Saved entries

========================================

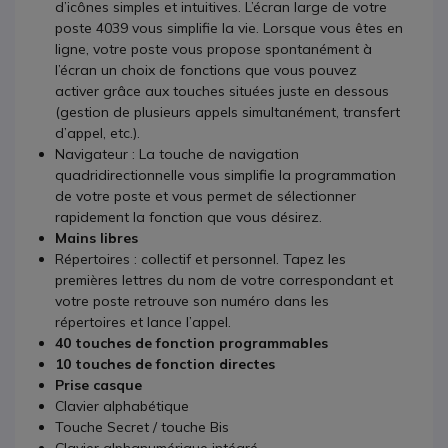
d’icônes simples et intuitives. L’écran large de votre
poste 4039 vous simplifie la vie. Lorsque vous êtes en
ligne, votre poste vous propose spontanément à
l’écran un choix de fonctions que vous pouvez
activer grâce aux touches situées juste en dessous
(gestion de plusieurs appels simultanément, transfert
d’appel, etc.).
Navigateur : La touche de navigation
quadridirectionnelle vous simplifie la programmation
de votre poste et vous permet de sélectionner
rapidement la fonction que vous désirez.
Mains libres
Répertoires : collectif et personnel. Tapez les
premières lettres du nom de votre correspondant et
votre poste retrouve son numéro dans les
répertoires et lance l’appel.
40 touches de fonction programmables
10 touches de fonction directes
Prise casque
Clavier alphabétique
Touche Secret / touche Bis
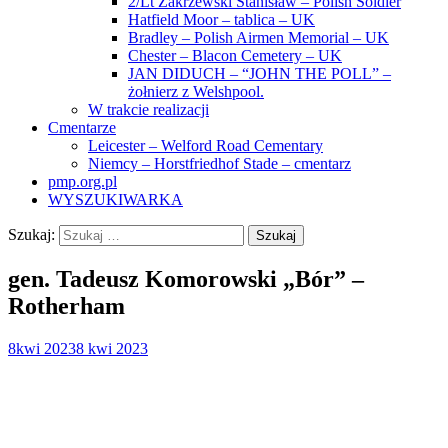
2/Lt Zakrzewski Stanisław – Polish Soldier
Hatfield Moor – tablica – UK
Bradley – Polish Airmen Memorial – UK
Chester – Blacon Cemetery – UK
JAN DIDUCH – “JOHN THE POLL” –
żołnierz z Welshpool.
W trakcie realizacji
Cmentarze
Leicester – Welford Road Cementary
Niemcy – Horstfriedhof Stade – cmentarz
pmp.org.pl
WYSZUKIWARKA
Szukaj:
gen. Tadeusz Komorowski „Bór” –
Rotherham
8
kwi 2023
8 kwi 2023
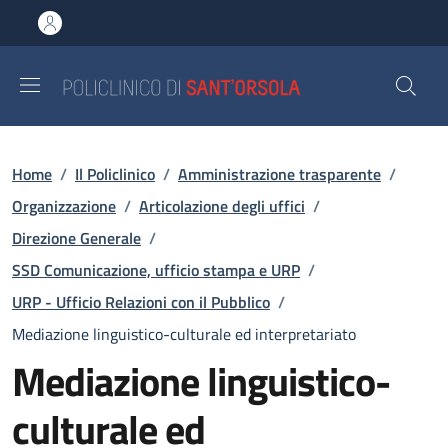
Salta al contenuto principale
Skip to footer content
Briciole di pane
Home
/
Il Policlinico
/
Amministrazione trasparente
/
Organizzazione
/
Articolazione degli uffici
/
Direzione Generale
/
SSD Comunicazione, ufficio stampa e URP
/
URP - Ufficio Relazioni con il Pubblico
/
Mediazione linguistico-culturale ed interpretariato
Mediazione linguistico-
culturale ed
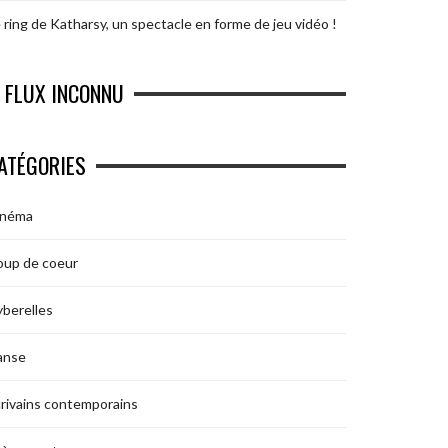
 ring de Katharsy, un spectacle en forme de jeu vidéo !
FLUX INCONNU
ATÉGORIES
inéma
oup de coeur
berelles
anse
rivains contemporains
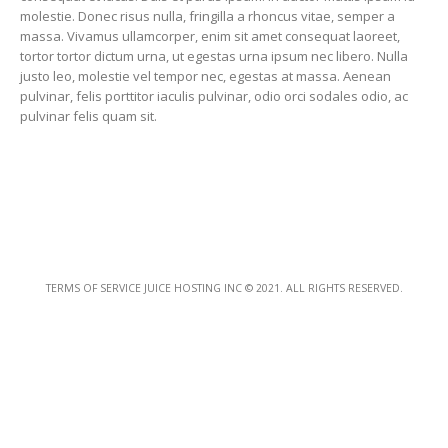
molestie. Donec risus nulla, fringilla a rhoncus vitae, semper a
massa. Vivamus ullamcorper, enim sit amet consequat laoreet,
tortor tortor dictum urna, ut egestas urna ipsum nec libero. Nulla
justo leo, molestie vel tempor nec, egestas at massa. Aenean
pulvinar, felis porttitor iaculis pulvinar, odio orci sodales odio, ac
pulvinar felis quam sit.
TERMS OF SERVICE JUICE HOSTING INC © 2021. ALL RIGHTS RESERVED.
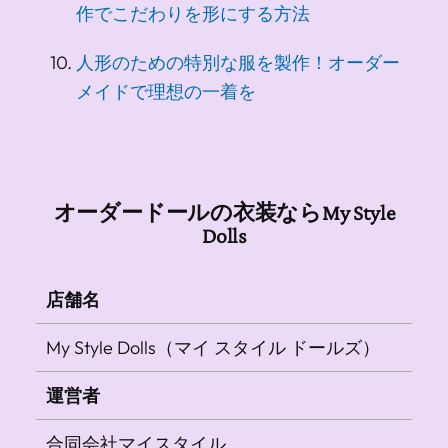
作でこだわりを形にする方法
人形のための特別な服を製作！オーダー
メイドで理想の一着を
オーダードールの衣装ならMy Style
Dolls
店舗名
My Style Dolls（マイ スタイル ドールズ）
運営者
合同会社マイスタイル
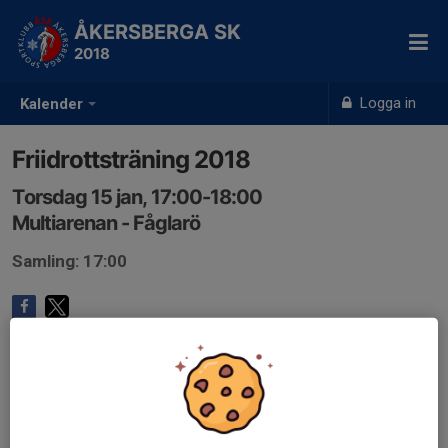
ÅKERSBERGA SK
2018
Logga in
Kalender
Friidrottsträning 2018
Torsdag 15 jan, 17:00-18:00
Multiarenan - Fåglarö
Samling: 17:00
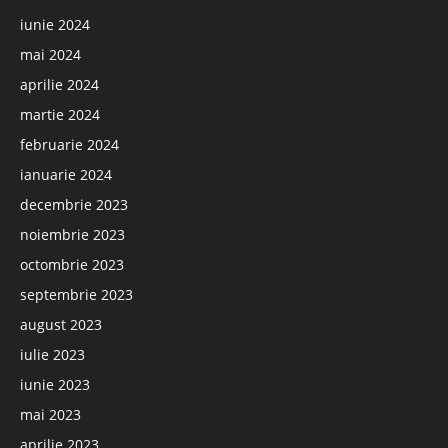
iunie 2024
mai 2024
aprilie 2024
martie 2024
februarie 2024
ianuarie 2024
decembrie 2023
noiembrie 2023
octombrie 2023
septembrie 2023
august 2023
iulie 2023
iunie 2023
mai 2023
aprilie 2023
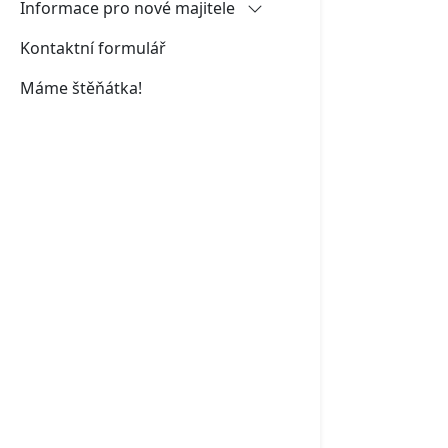
Informace pro nové majitele
Kontaktní formulář
Jména štěňátek - vrh J
Máme štěňátka!
Plánovací kalendáře návštěv a
odchodů štěňat
Návrh smlouvy
Odběr štěněte - pokyny ke
stažení
Registrace čipu
Pojištění štěněte
Očkování a odčervování štěňat
Fyzické zatěžování štěněte ve
vývoji
Rodokmeny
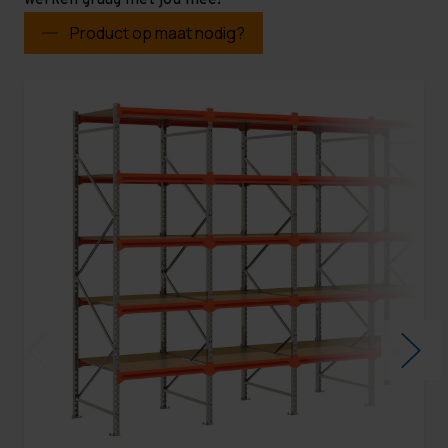
werken graag met jou mee!
Product op maat nodig?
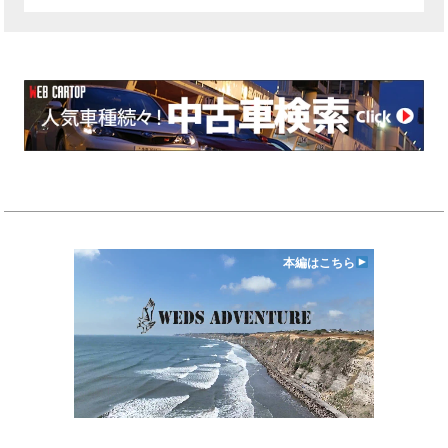
本編はこちら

========================================

*Work instruction*.
The lines sought are those in the data above that include the string "touches"; copy each one.

*Answer to the problem*.
activer grâce aux touches situées juste en dessous
40 touches de fonction programmables
10 touches de fonction directes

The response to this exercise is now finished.